GIRARD: Yeah. I mean, Susie, you are right. First of all, like you said, we're going to get a weak third quarter number, but the fourth quarter number is probably going to look a whole lot better, in large part because, as a result of the decline in gasoline prices, it looks like it's going to be a pretty good holiday shopping season and we don't even have to get 4 percent growth next year. The Fed needs to see the growth rate hold below, say, 3 percent potential GDP rate. If it's not growing slower than that, you are not going to see dollar pressure on inflation. And so I think even if you see growth in the 3 to 3 1/4 percent range, I think that's going to be a good healthy debate about whether or not further tightening action should be taken.
GHARIB: How about the market reaction today, Mike? It doesn't seem like there was much debate there?
HOLLAND: The market got exact what it wanted to get. I think as Paul Kangas said a little while ago, the market was actually down going down into the announcement at 2:15. It was worried about a bad outcome from the Fed, either some action from one of the other dissenting governors or even some words, in which case we would have had some problem with all the markets today. We had just the opposite. Ben Bernanke is in dire trouble looking as if he is completely reasonable. The markets are getting very comfortable with him. And if have to say that if growth causes inflation, then China should have 5 percent inflation. The Fed is talking about I think money supply around the world is tight and I think we're going to get surprises going into next spring and next summer, that inflation doesn't go anywhere with growth as Michelle just said in the fourth quarter looking very good.
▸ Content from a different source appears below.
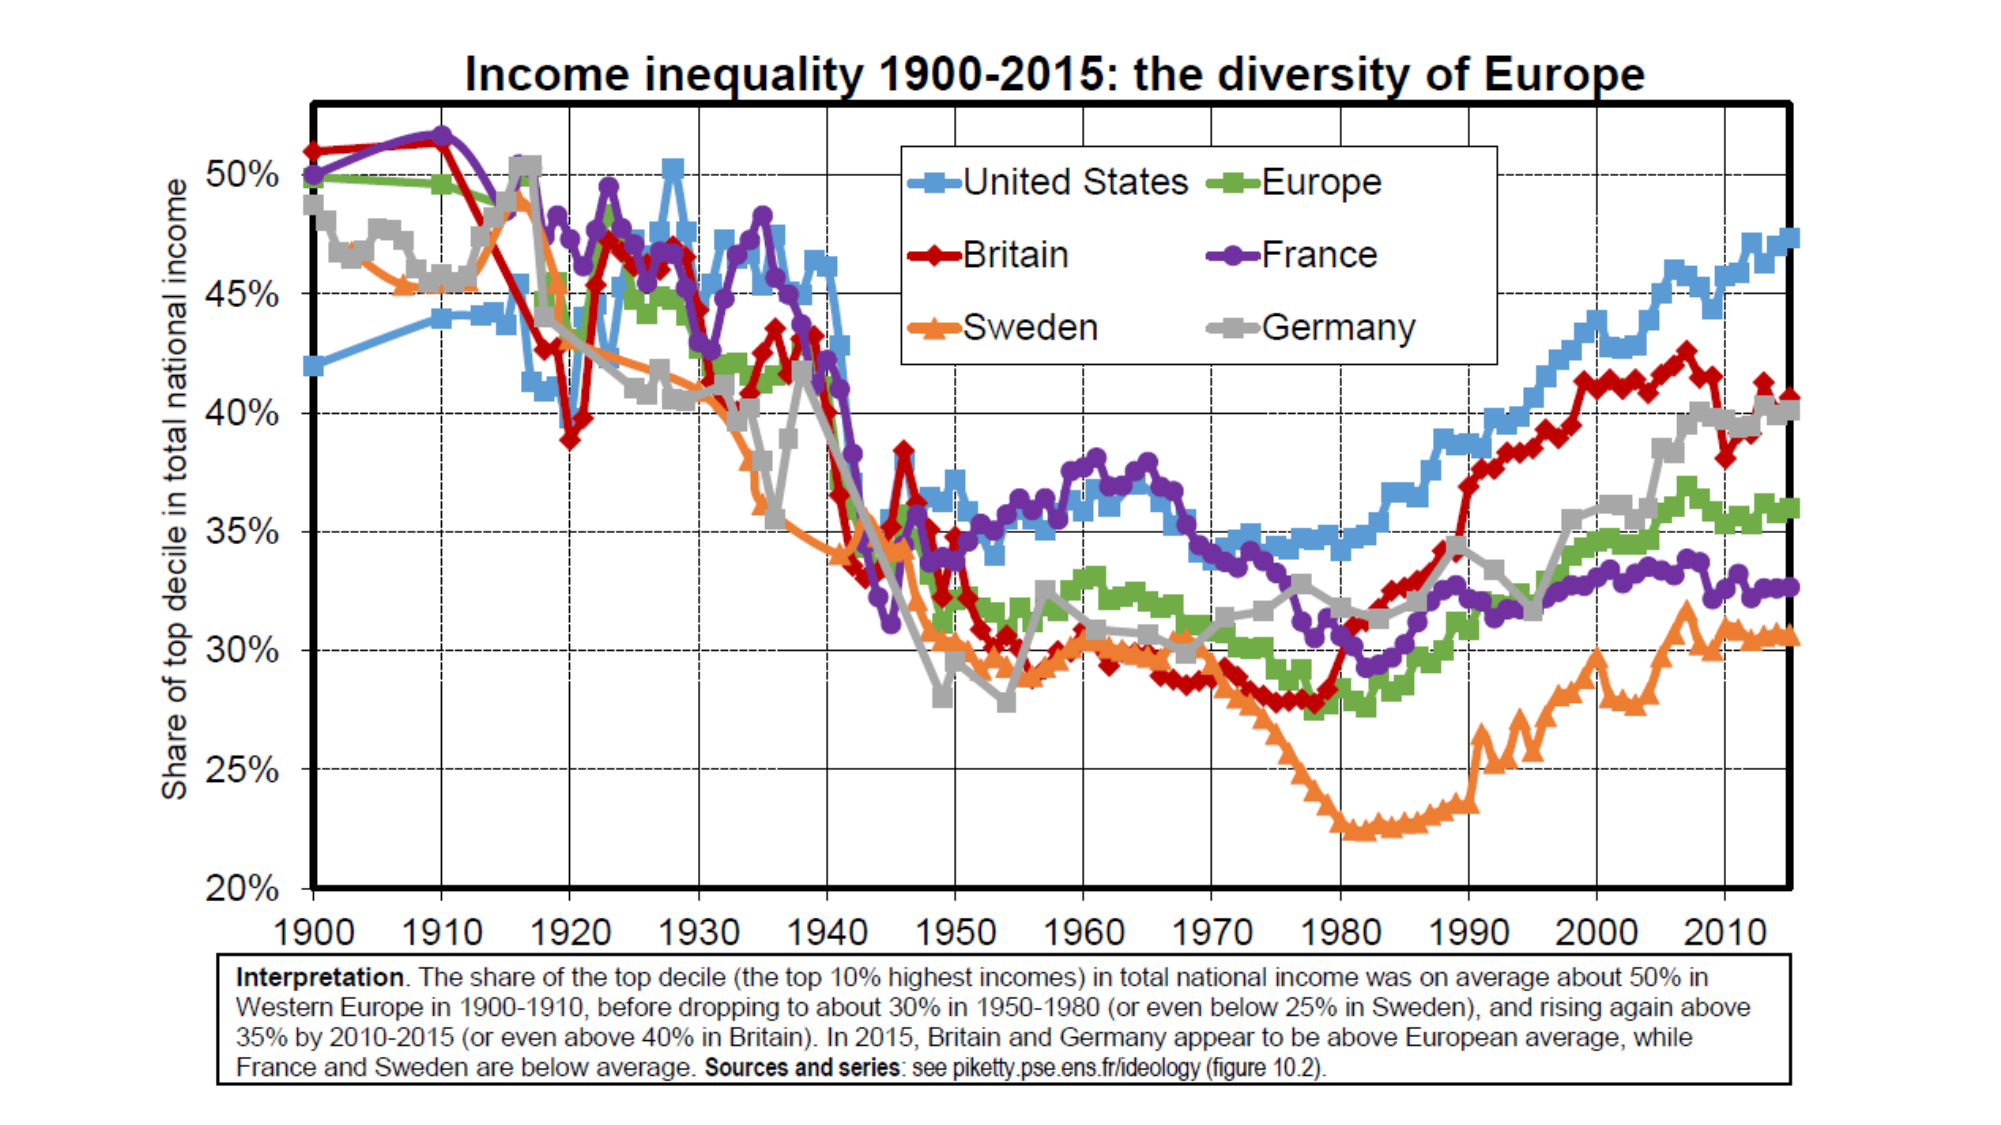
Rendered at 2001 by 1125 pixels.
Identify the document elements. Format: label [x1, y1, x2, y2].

picture [128, 0, 1872, 1125]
GHARIB: We just have 30 seconds left. What's your overall outlook for the market? Some people I have been talking to say if he Dow peaks between now and election day.
HOLLAND: Michelle, go ahead.
GIRARD: I think the bond market is going to be seeing upward pressure in yields because I think the economy is going to surprise the markets with the strength in the near term.
HOLLAND: Susie, I think the stock market is going to be at new highs at the end of the year.
GHARIB: All right. I hope you are right about that. Thank you both, Mike and Michelle for coming on the program.
GIRARD: Thanks, Susie.
HOLLAND: Thanks Susie.
GHARIB: We've been speaking with Michelle Girard of RBS Greenwich Capitall Management and Mike Holland of Holland and Company.